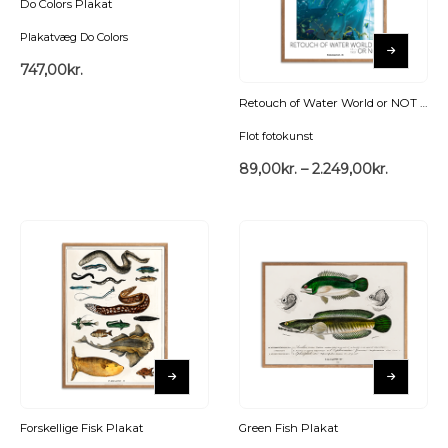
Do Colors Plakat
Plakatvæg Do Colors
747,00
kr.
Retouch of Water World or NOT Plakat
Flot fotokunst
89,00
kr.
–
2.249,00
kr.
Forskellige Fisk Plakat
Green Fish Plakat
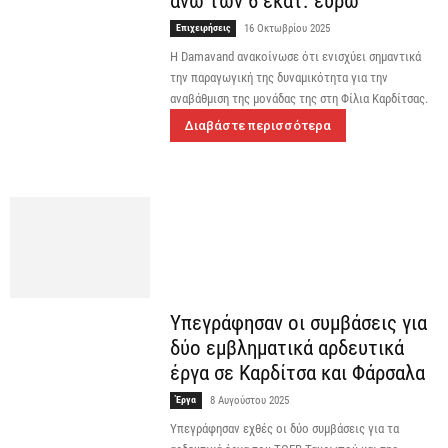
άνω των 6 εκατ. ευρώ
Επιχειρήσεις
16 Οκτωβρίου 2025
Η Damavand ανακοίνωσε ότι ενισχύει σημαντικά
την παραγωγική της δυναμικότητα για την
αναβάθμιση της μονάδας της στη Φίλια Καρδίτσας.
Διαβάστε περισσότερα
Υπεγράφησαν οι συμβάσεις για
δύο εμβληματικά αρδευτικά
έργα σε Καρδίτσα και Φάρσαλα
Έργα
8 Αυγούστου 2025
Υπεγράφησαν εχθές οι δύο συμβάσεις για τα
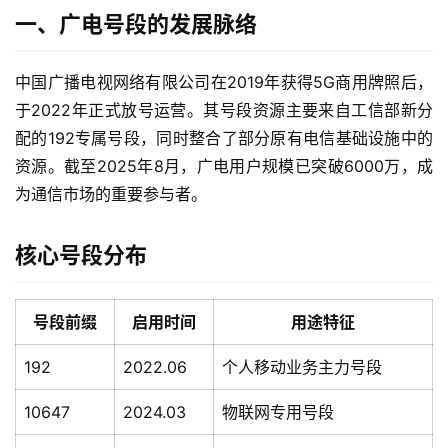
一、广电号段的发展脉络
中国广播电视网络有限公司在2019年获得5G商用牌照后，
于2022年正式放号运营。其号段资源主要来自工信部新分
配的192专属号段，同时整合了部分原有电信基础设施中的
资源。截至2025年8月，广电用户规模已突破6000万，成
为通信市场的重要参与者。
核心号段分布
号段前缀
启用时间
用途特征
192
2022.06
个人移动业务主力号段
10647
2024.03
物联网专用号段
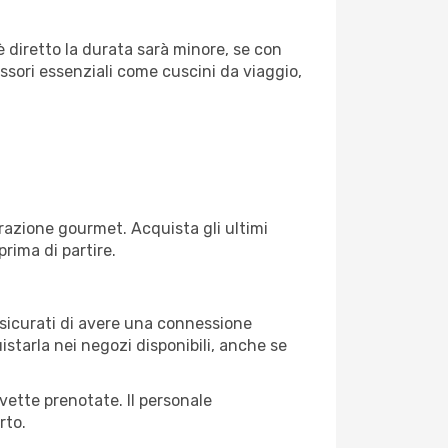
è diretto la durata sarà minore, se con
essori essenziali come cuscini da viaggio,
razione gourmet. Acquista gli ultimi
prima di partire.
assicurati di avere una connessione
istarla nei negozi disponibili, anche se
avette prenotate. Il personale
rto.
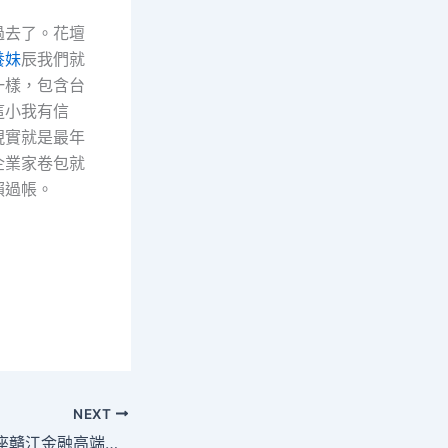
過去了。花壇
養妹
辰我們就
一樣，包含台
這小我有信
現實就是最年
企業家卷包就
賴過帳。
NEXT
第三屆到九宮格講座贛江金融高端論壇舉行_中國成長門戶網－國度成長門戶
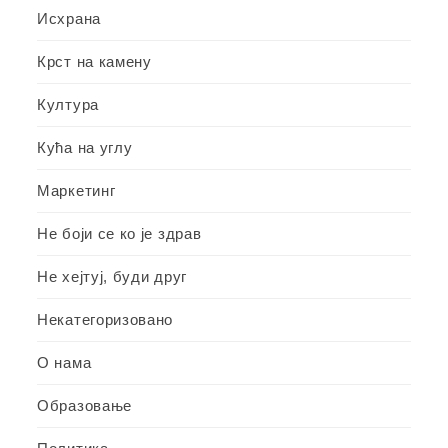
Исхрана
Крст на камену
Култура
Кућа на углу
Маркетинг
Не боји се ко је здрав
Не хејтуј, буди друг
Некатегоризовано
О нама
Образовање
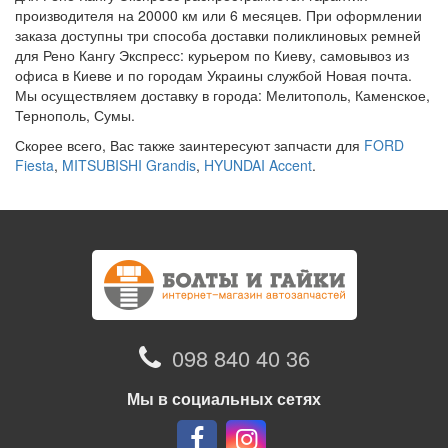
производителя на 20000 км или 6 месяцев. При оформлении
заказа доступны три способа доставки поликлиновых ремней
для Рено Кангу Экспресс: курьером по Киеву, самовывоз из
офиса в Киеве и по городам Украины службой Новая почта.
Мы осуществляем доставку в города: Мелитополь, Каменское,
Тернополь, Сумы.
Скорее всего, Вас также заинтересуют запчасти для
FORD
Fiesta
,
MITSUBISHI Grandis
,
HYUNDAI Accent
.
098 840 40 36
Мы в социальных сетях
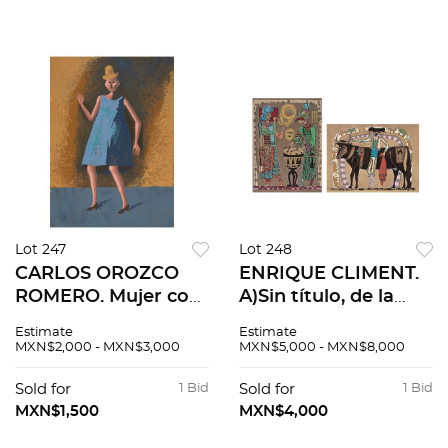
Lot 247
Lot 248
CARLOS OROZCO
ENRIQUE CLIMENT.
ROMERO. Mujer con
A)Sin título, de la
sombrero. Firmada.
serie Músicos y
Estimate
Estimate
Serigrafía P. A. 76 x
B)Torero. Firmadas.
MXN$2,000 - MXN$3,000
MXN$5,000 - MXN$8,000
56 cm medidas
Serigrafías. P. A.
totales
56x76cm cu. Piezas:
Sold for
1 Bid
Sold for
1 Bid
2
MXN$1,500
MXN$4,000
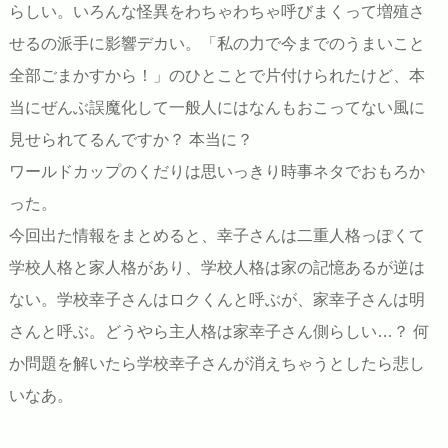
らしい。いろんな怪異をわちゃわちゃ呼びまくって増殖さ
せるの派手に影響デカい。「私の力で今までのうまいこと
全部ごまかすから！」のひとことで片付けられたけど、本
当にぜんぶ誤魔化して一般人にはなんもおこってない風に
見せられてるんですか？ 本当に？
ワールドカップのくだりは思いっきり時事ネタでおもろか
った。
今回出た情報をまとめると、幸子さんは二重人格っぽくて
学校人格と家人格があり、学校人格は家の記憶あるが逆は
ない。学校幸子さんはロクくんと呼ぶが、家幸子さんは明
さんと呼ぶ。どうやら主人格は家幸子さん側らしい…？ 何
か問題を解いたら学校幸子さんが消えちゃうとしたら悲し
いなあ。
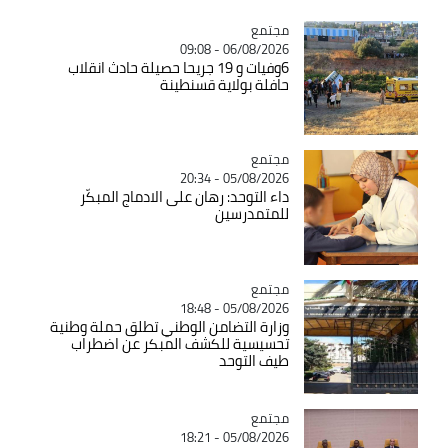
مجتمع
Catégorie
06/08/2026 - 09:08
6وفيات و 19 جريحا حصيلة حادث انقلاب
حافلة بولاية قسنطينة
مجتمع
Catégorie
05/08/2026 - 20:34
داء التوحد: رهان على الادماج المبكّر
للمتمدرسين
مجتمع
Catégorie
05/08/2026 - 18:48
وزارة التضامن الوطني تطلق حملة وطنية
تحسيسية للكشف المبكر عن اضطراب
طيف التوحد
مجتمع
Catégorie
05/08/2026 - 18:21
-*-*-
» **Instructions to follow**
Transcribe every line of text from all the rows above, character for character and in the same order, leaving the pictures out.

» **Solution for this exercise**
Do Colors Plakat
Plakatvæg Do Colors
747,00
kr.
Retouch of Water World or NOT Plakat
Flot fotokunst
89,00
kr.
–
2.249,00
kr.
Forskellige Fisk Plakat
Green Fish Plakat
άνω των 6 εκατ. ευρώ
Επιχειρήσεις
16 Οκτωβρίου 2025
Η Damavand ανακοίνωσε ότι ενισχύει σημαντικά
την παραγωγική της δυναμικότητα για την
αναβάθμιση της μονάδας της στη Φίλια Καρδίτσας.
Διαβάστε περισσότερα
Υπεγράφησαν οι συμβάσεις για
δύο εμβληματικά αρδευτικά
έργα σε Καρδίτσα και Φάρσαλα
Έργα
8 Αυγούστου 2025
Υπεγράφησαν εχθές οι δύο συμβάσεις για τα
一、广电号段的发展脉络
中国广播电视网络有限公司在2019年获得5G商用牌照后，
于2022年正式放号运营。其号段资源主要来自工信部新分
配的192专属号段，同时整合了部分原有电信基础设施中的
资源。截至2025年8月，广电用户规模已突破6000万，成
为通信市场的重要参与者。
核心号段分布
号段前缀
启用时间
用途特征
192
2022.06
个人移动业务主力号段
10647
2024.03
物联网专用号段
è diretto la durata sarà minore, se con
essori essenziali come cuscini da viaggio,
razione gourmet. Acquista gli ultimi
prima di partire.
assicurati di avere una connessione
istarla nei negozi disponibili, anche se
avette prenotate. Il personale
rto.
過去了。花壇
養妹
辰我們就
一樣，包含台
這小我有信
現實就是最年
企業家卷包就
賴過帳。
NEXT
第三屆到九宮格講座贛江金融高端論壇舉行_中國成長門戶網－國度成長門戶
Исхрана
Крст на камену
Култура
Кућа на углу
Маркетинг
Не боји се ко је здрав
Не хејтуј, буди друг
Некатегоризовано
О нама
Образовање
производителя на 20000 км или 6 месяцев. При оформлении
заказа доступны три способа доставки поликлиновых ремней
для Рено Кангу Экспресс: курьером по Киеву, самовывоз из
офиса в Киеве и по городам Украины службой Новая почта.
Мы осуществляем доставку в города: Мелитополь, Каменское,
Тернополь, Сумы.
Скорее всего, Вас также заинтересуют запчасти для
FORD
Fiesta
,
MITSUBISHI Grandis
,
HYUNDAI Accent
.
098 840 40 36
Мы в социальных сетях
Lot 247
Lot 248
CARLOS OROZCO
ENRIQUE CLIMENT.
ROMERO. Mujer con
A)Sin título, de la
sombrero. Firmada.
serie Músicos y
Estimate
Estimate
Serigrafía P. A. 76 x
B)Torero. Firmadas.
MXN$2,000 - MXN$3,000
MXN$5,000 - MXN$8,000
56 cm medidas
Serigrafías. P. A.
totales
56x76cm cu. Piezas:
Sold for
1 Bid
Sold for
1 Bid
2
MXN$1,500
MXN$4,000
らしい。いろんな怪異をわちゃわちゃ呼びまくって増殖さ
せるの派手に影響デカい。「私の力で今までのうまいこと
全部ごまかすから！」のひとことで片付けられたけど、本
当にぜんぶ誤魔化して一般人にはなんもおこってない風に
見せられてるんですか？ 本当に？
ワールドカップのくだりは思いっきり時事ネタでおもろか
った。
今回出た情報をまとめると、幸子さんは二重人格っぽくて
学校人格と家人格があり、学校人格は家の記憶あるが逆は
ない。学校幸子さんはロクくんと呼ぶが、家幸子さんは明
さんと呼ぶ。どうやら主人格は家幸子さん側らしい…？ 何
か問題を解いたら学校幸子さんが消えちゃうとしたら悲し
いなあ。
مجتمع
Catégorie
06/08/2026 - 09:08
6وفيات و 19 جريحا حصيلة حادث انقلاب
حافلة بولاية قسنطينة
مجتمع
Catégorie
05/08/2026 - 20:34
داء التوحد: رهان على الادماج المبكّر
للمتمدرسين
مجتمع
Catégorie
05/08/2026 - 18:48
وزارة التضامن الوطني تطلق حملة وطنية
تحسيسية للكشف المبكر عن اضطراب
طيف التوحد
مجتمع
Catégorie
05/08/2026 - 18:21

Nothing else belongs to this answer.